Using the PlasmidFinder web server, a total of nine plasmid replicon types were detected and characterised: IncFIB(pQil), IncFIB(K), ColRNAI, IncX1, IncX3, IncFII(K), IncN, IncL/M(pMU407 and IncFIA(HI1) (Accession Nos. of reference plasmids currently included in the Genbank database: JN233705, JN233704, DQ298019, EU370913, JN247852, CP000648, AY046276, U27345 and AF250878). The similarity in alignment between the best matching plasmid in the database and the corresponding sequence in the input genome ranged from 97.97% to 100%. Between three and five replicons were identified in each K. pneumoniae isolate and in various combinations: four arrangements of three plasmid replicons, five different combination of four replicon types, and two different combinations of five plasmid replicons (Fig. 2).
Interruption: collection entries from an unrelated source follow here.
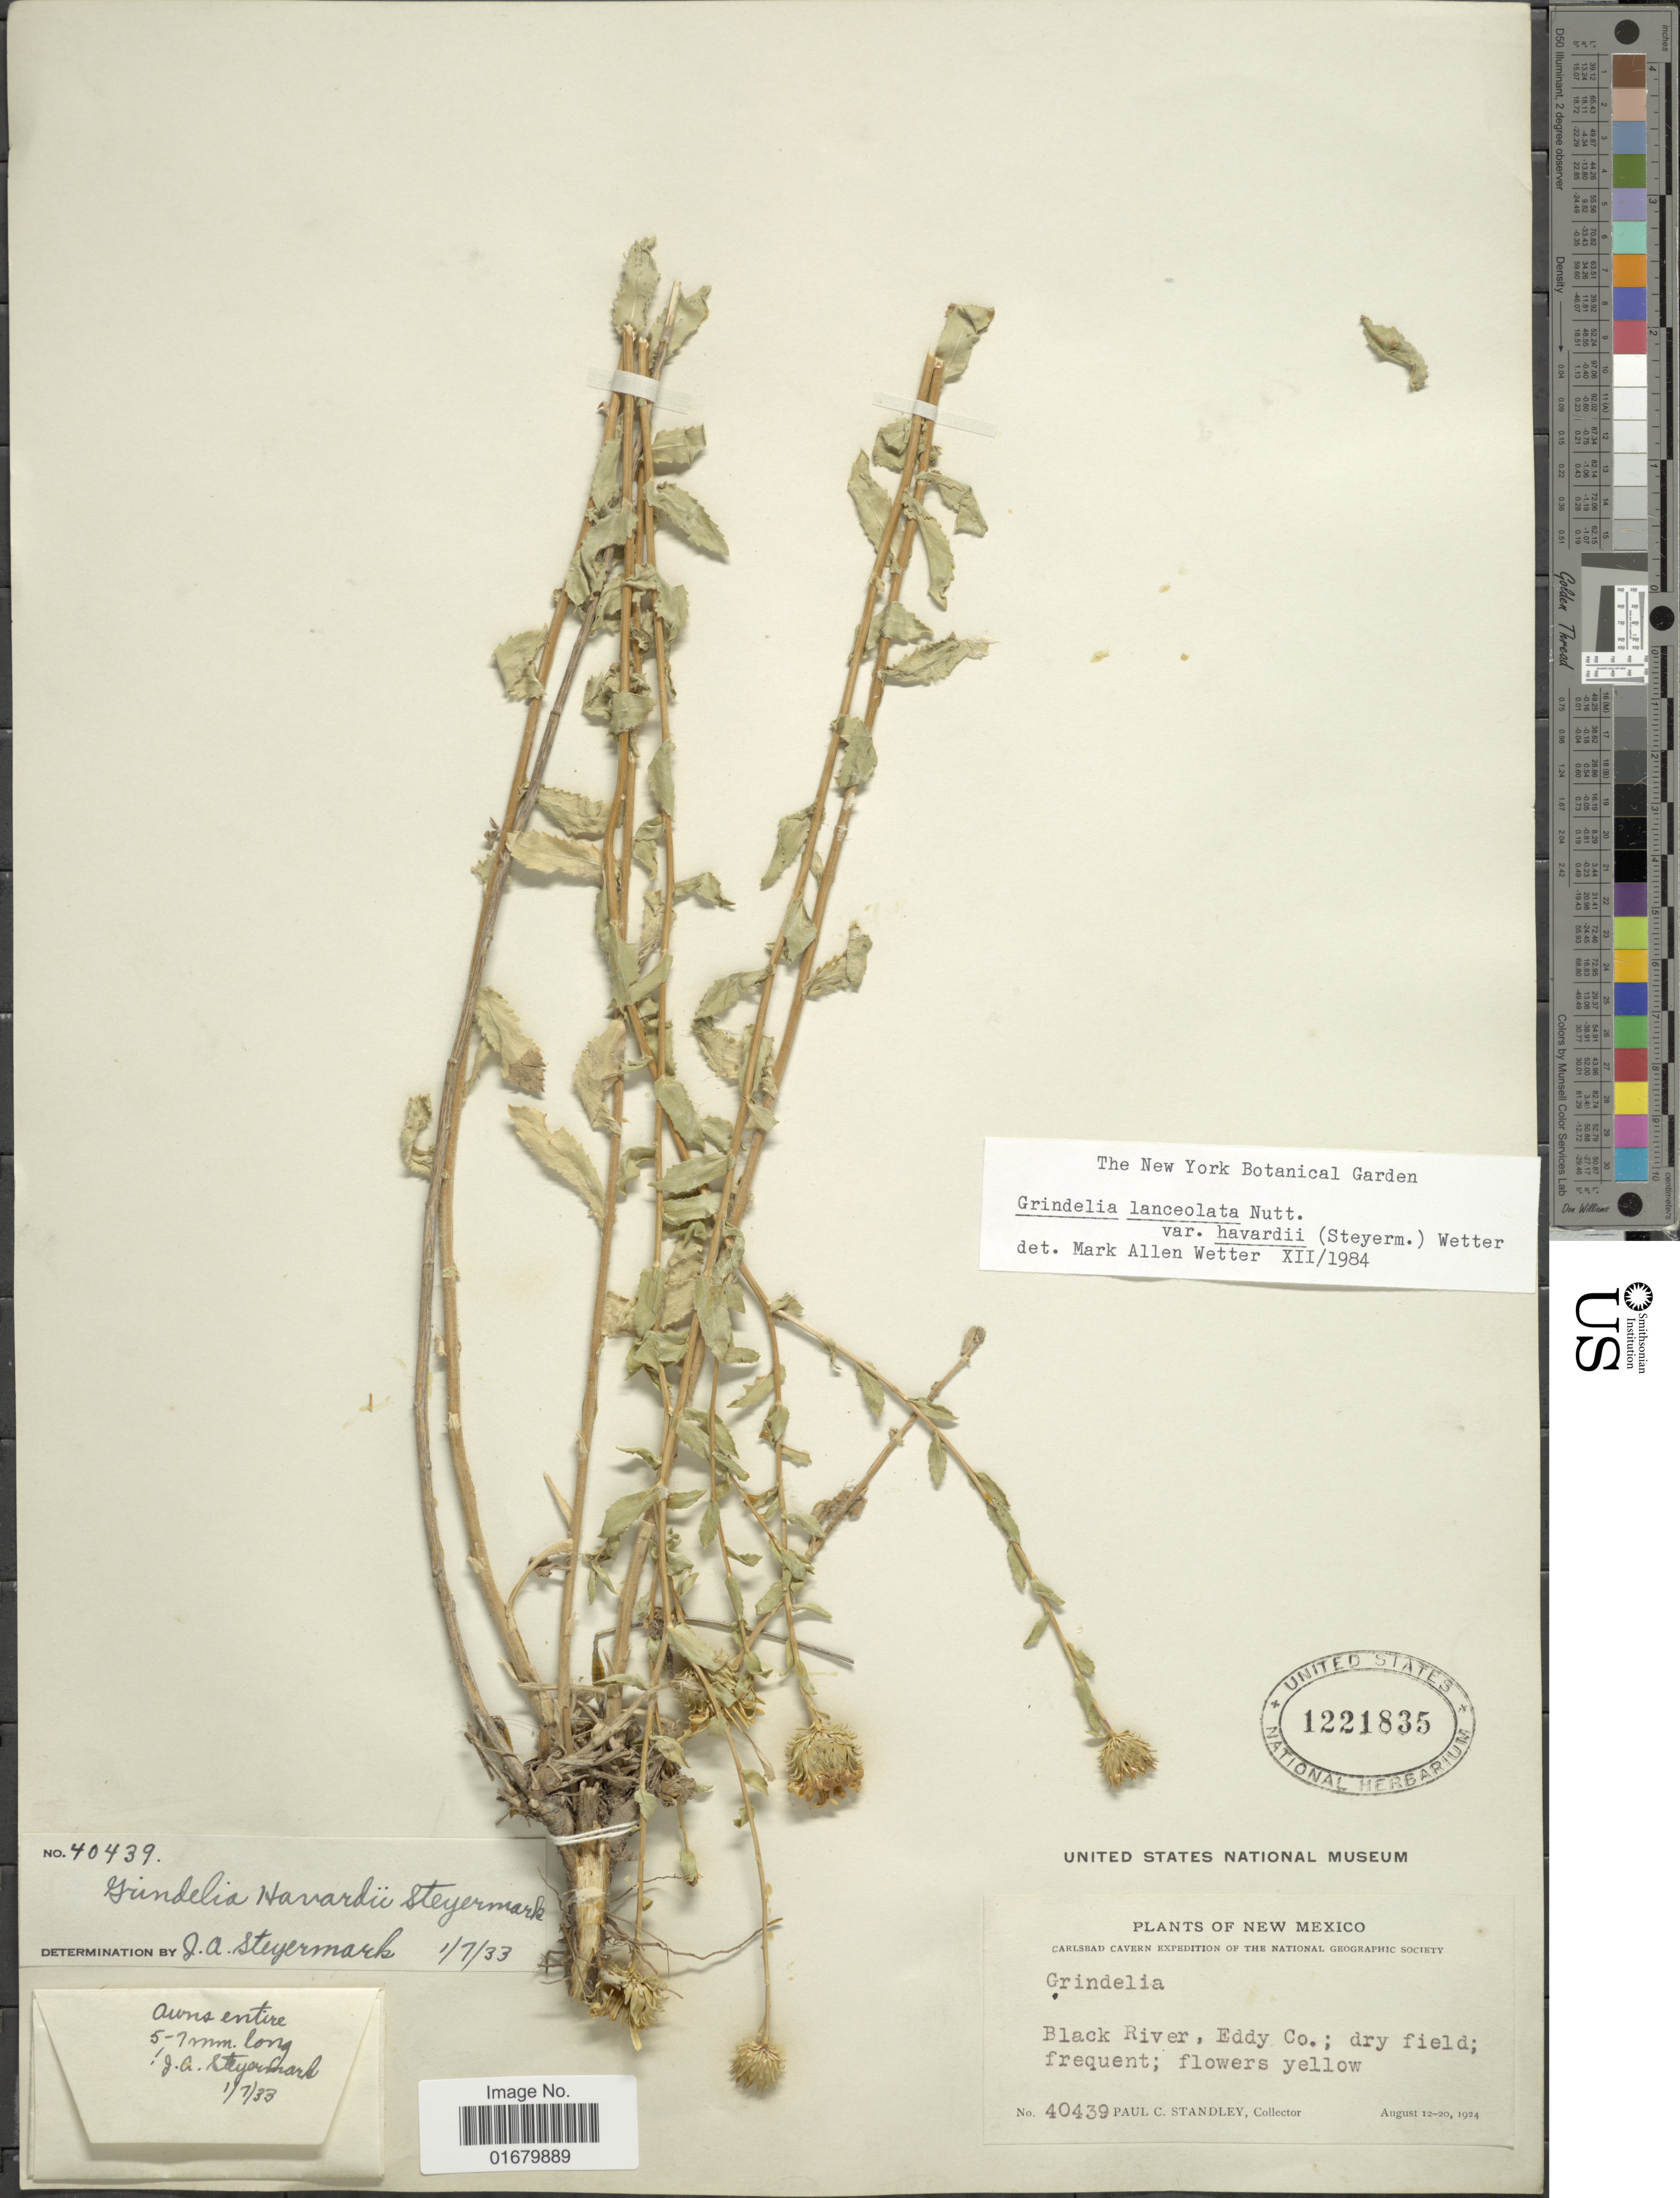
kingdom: Plantae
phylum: Tracheophyta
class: Magnoliopsida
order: Asterales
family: Asteraceae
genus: Grindelia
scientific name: Grindelia lanceolata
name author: Nutt.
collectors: P. C. Standley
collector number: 40439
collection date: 1924-08-12/1924-08-20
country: United States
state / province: New Mexico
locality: Black river, Eddy Co.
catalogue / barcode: US 1221835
A maximum likelihood core SNP tree of the 68 K. pneumoniae isolates was constructed in order to provide high-resolution strain tracking and discrimination. Of the 38,120 SNPs identified, the 27,203 shared by all of the isolates could be divided into four major and genetically distinct lineages: A, B, C and D (Fig. 2). Lineage A had two major subgroups: A1 and A2. Subgroup A1 included seven ST512 isolates and the ST1519 isolate, whose resistome, virulome and plasmid content was almost identical, with the main exception of isolate Kp23 (ST512), which carried the Yersinia pestis HPI and belonged to the K type-41 group. The A2 isolates (n = 40) clustered into two major branches A2a (six ST512 isolates) and A2b (33 ST512 isolates and one ST745 isolate). A2a included identical strains, with the exception of the absence of the mrkH-7 gene in isolate Kp9; the isolates in A2b were more variable and, interestingly, all of the strains lacking the fimbrial adhesin mrkD gene were in two separate sub-branches.
Lineage B had a series of six subgroups consisting of double or single branches (nine ST258 isolates), and included the strains with the most variable virulome, resistome and plasmid content. However, seven of these isolates, which were identical except for the presence of the plasmid replicons IncX1 in isolate Kp22 and IncL/M (pMU 407) in isolate Kp13, clustered together.
Lineage C included only the ST101 isolate, whereas lineage D (three ST307 isolates) could be divided into two subgroups on the basis of the resistome, virulome and plasmid replicon analyses, with the two closest isolates (containing the blaOXA genes and allele blaKPC-2) being grouped together.
The core SNP analysis was highly consistent with the MLST results and the resistome, virulome and plasmid profiles.